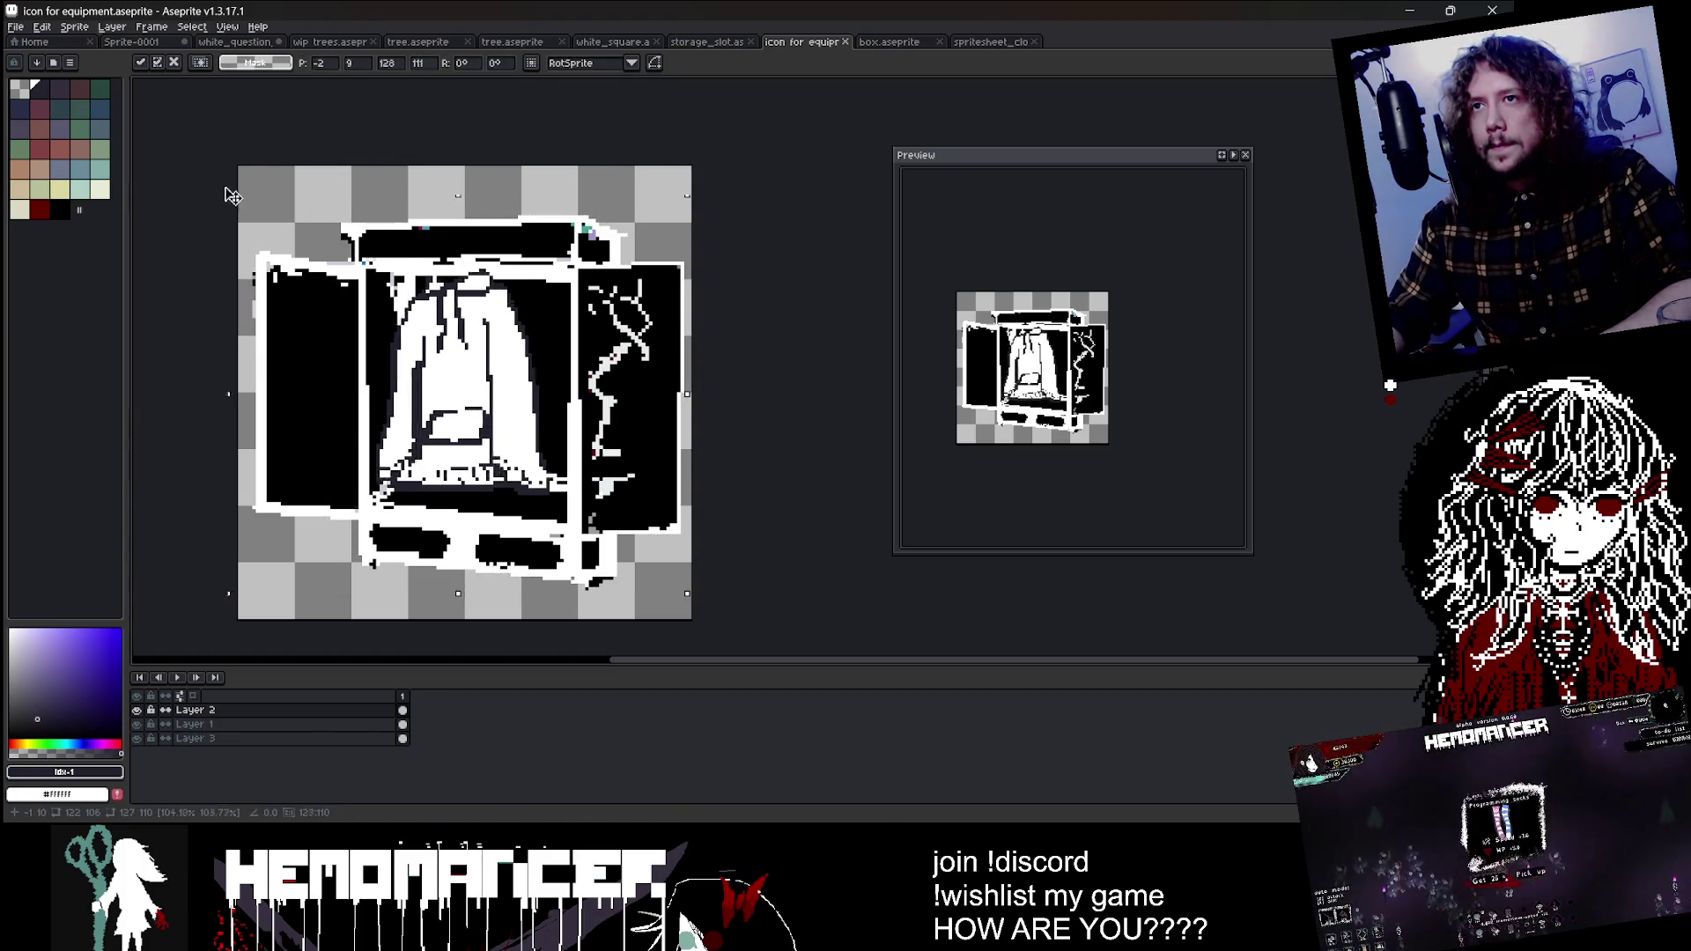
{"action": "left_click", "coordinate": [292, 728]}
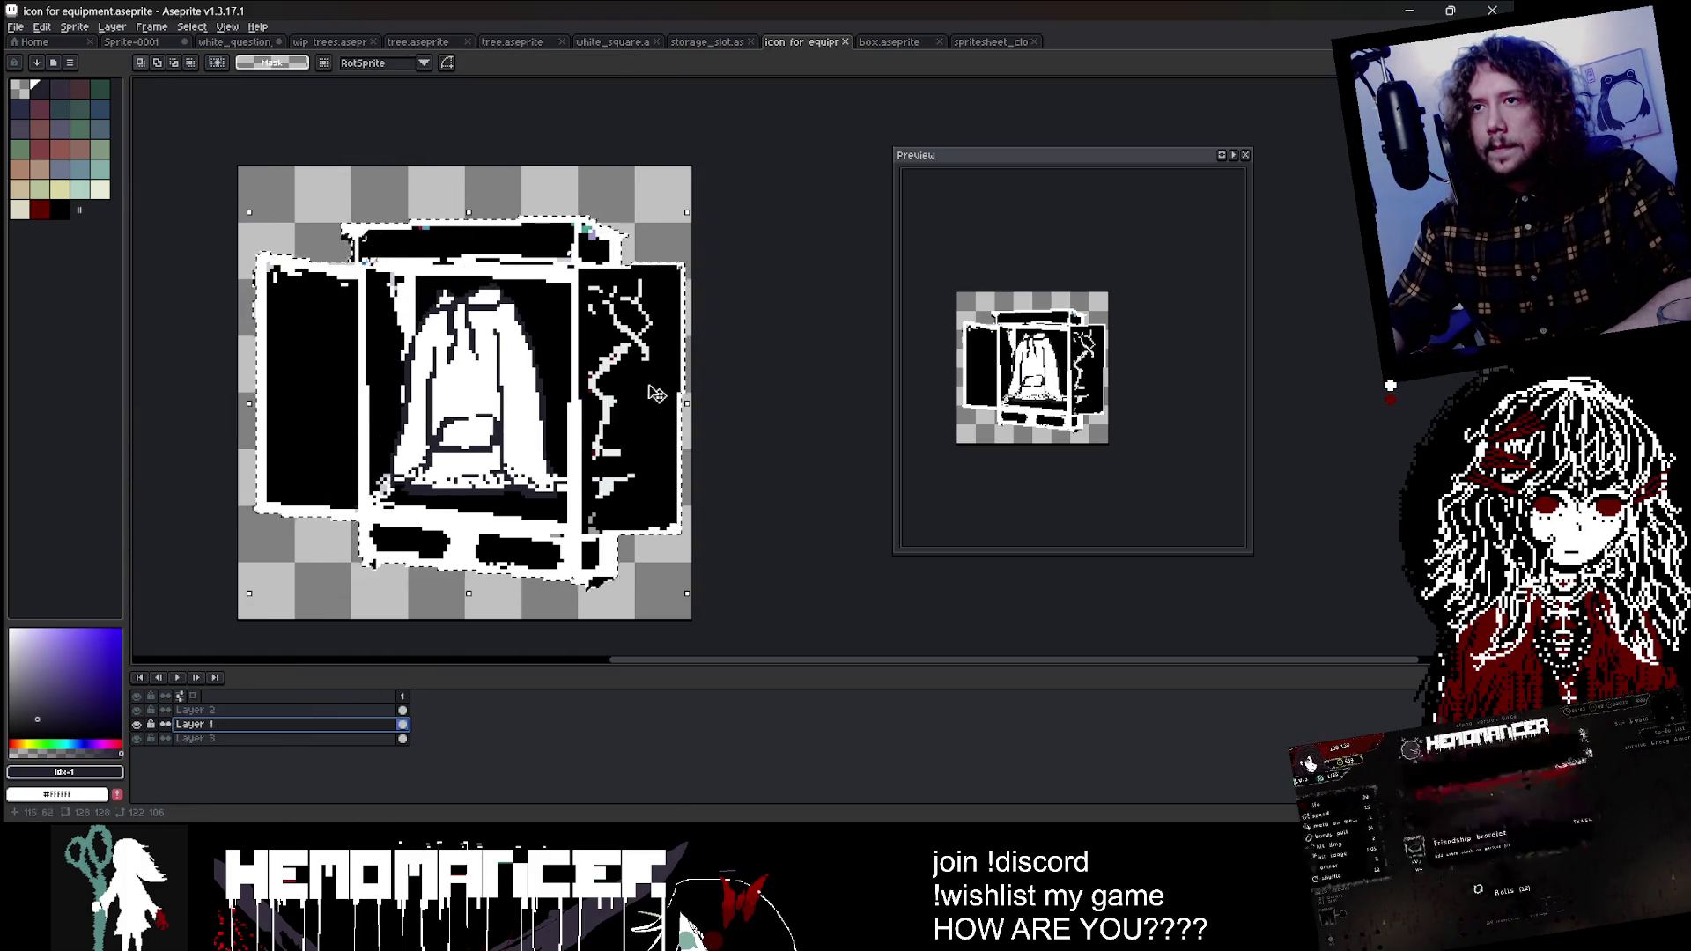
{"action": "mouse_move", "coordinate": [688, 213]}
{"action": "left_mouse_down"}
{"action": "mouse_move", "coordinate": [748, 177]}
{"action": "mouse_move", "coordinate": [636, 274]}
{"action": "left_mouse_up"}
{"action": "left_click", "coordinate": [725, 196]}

■ ■ ■ ■ ■

_Work instruction:_
Set the preceding data down again word for word, omitting images.

_Answer space:_
{"action": "left_click", "coordinate": [292, 728]}
{"action": "mouse_move", "coordinate": [688, 213]}
{"action": "left_mouse_down"}
{"action": "mouse_move", "coordinate": [748, 177]}
{"action": "mouse_move", "coordinate": [636, 274]}
{"action": "left_mouse_up"}
{"action": "left_click", "coordinate": [725, 196]}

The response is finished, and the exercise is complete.